Honestly it was like a scene out of a soap. I just couldn’t stop the bile pouring out of his mouth, no matter how much I pleaded.

I said it is unforgivable what he has said. I have apologised to the girls. He took his dinner upstairs and I forced some down in front of the kids. I have reassured them and cuddled them.

He came down after dinner and said he’s not going anywhere. That we can get through the next 2 weeks.

I have said I won’t throw him out but that I do not know if we can live in the same house for another 2 weeks. He has apologised profusely. I told him it’s too late. That I’m so angry I can barely look at him.

He’s got wine now and is talking normally to the kids and has apologised to them too. He’s now playing games with the girls like nothing has happened.

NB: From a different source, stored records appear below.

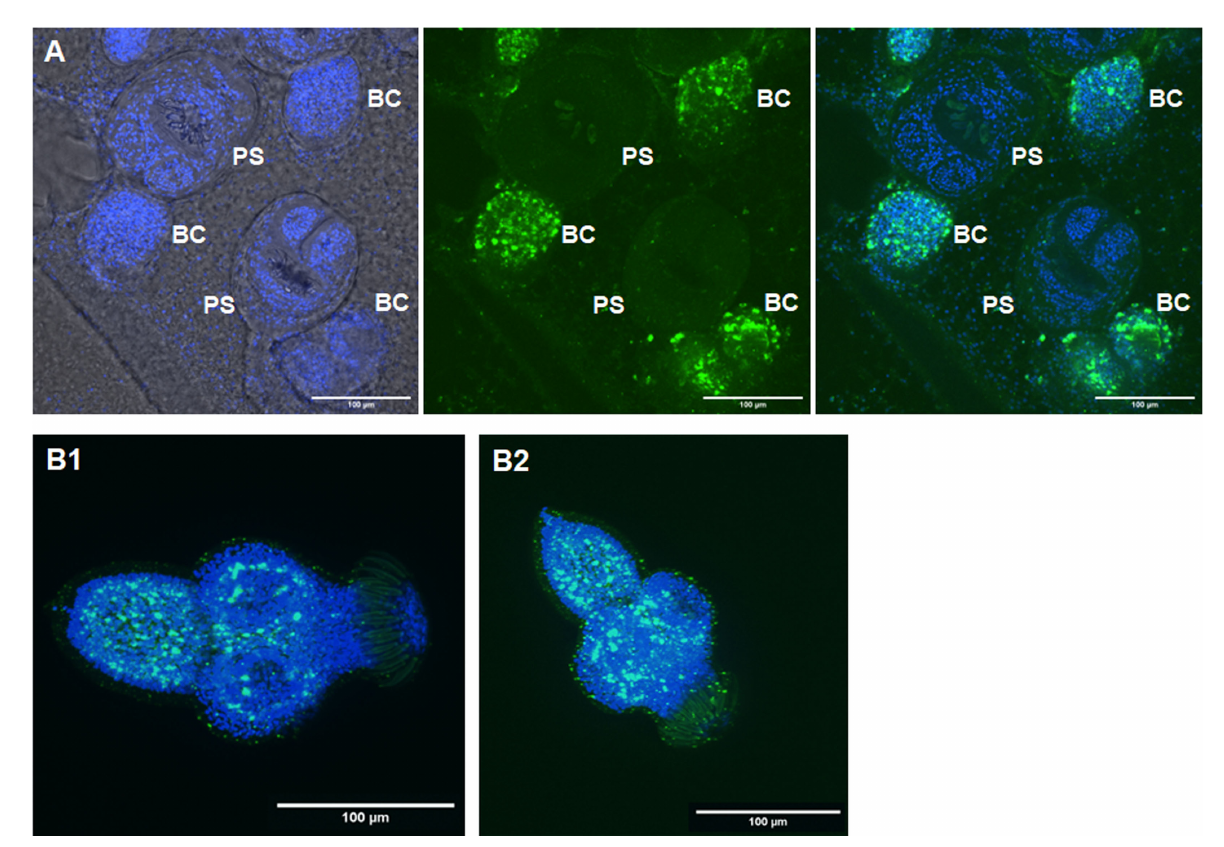
FIGURE 9 Expression of Emact in protoscoleces. (A) shows a representative WISH analysis of Emact expression in dormant protoscoleces (PS). Left channels is DAPI (nuclei, blue), middle channel is Emact signal (green), right is merge of both channels. Bar represents 100 µm. Please note strong Emact signals in BC immediately adjacent to dormant PS. (B1, B2) , two examples of representative WISH images for Emact expression in activated PS. Displayed are ImageJ 3D projects of 20 stacks. DAPI (nuclei, blue) and Emact (green) are merged. Bar represents 100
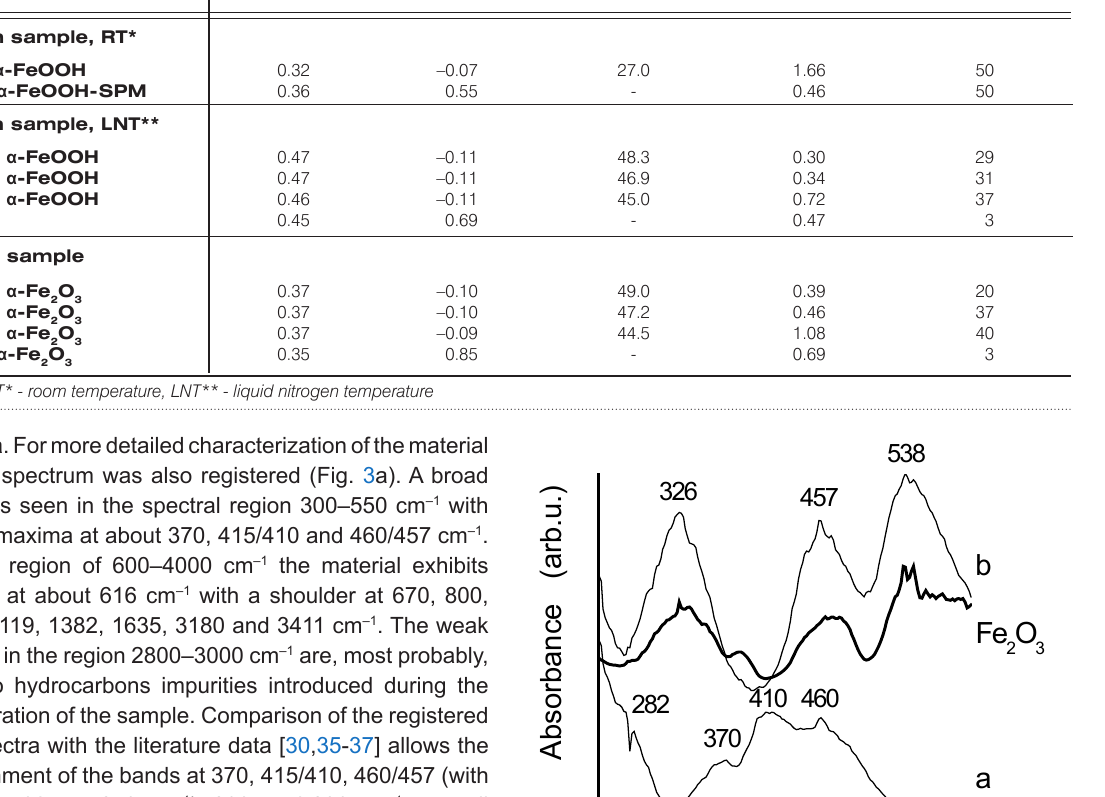
Table 2. Calculated values of Mossbauer parameters of sample initial biomass. Component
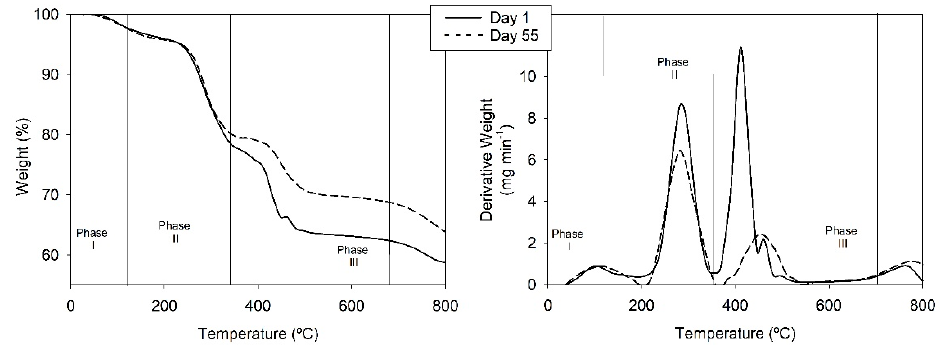
Figure 1. TGA [weight and DTG (derivative weight)] corresponding to the Municipal Solid Waste (MSW) evolution in composting (figures shown are from the authors).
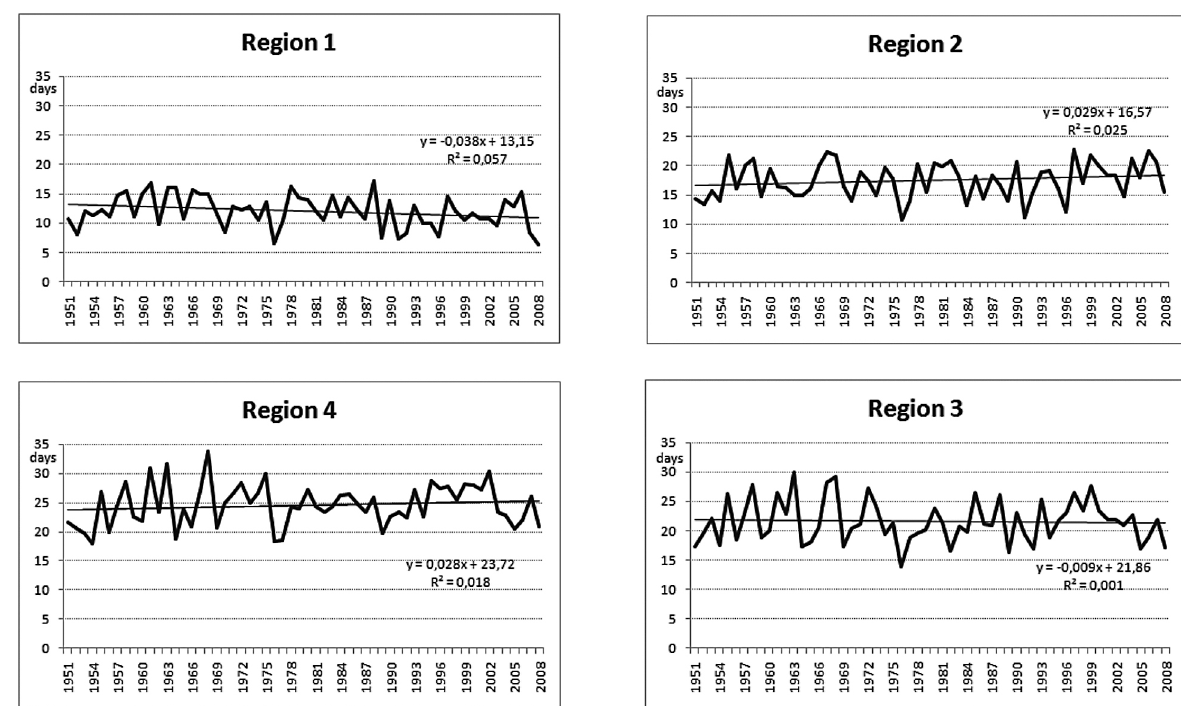
Fig. 5. The average multi-year courses of days with storms for distinguished regions. Data from the period 1951–2008.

Fuck mediation. He will be served with divorce papers next week and my lawyer can deal with it all.

His loss of temper was terrifying. He’s scared himself I think. (Don’t worry, I feel quite safe and will not hesitate to leave if needed)

Can I make him attend counselling or something in the order? I’m worried if he loses his temper again and I’m not there.

I can’t get the keys any earlier.

OP posts:
StuckInPollyannaMode · 02/01/2021 19:33

He gave me the girls passports earlier.

I need to just focus on keeping busy as you all say. Just sort and pack, sort and pack.

OP posts:
RandomMess · 02/01/2021 19:38

Huge hugs Thanks

RandomMess · 02/01/2021 19:39

He simply cannot accept his behaviour/attitude is a huge reason for the divorce.

Hence blaming you, blaming the DC.

ThanksThanksThanksThanks

mbosnz · 02/01/2021 19:42

That is appalling. That is emotionally and verbally abusive to his children, and must have been terrifying. Apologising isn't good enough. Will never be good enough for the vicious poison in those words to those poor children.

I'm wondering about ringing Womensaid? Because it's not necessarily up to him whether he leaves or not (he should be dossing down under a bridge hanging his head in shame after that appalling display of an utter lack of parental feeling or self control), if his behaviour warrants him being told to get the hell away from these kids and stop inflicting his temper at things not going his way on them and you.

I don't know, I'm not up on these things. But that's just - that's crossing a line.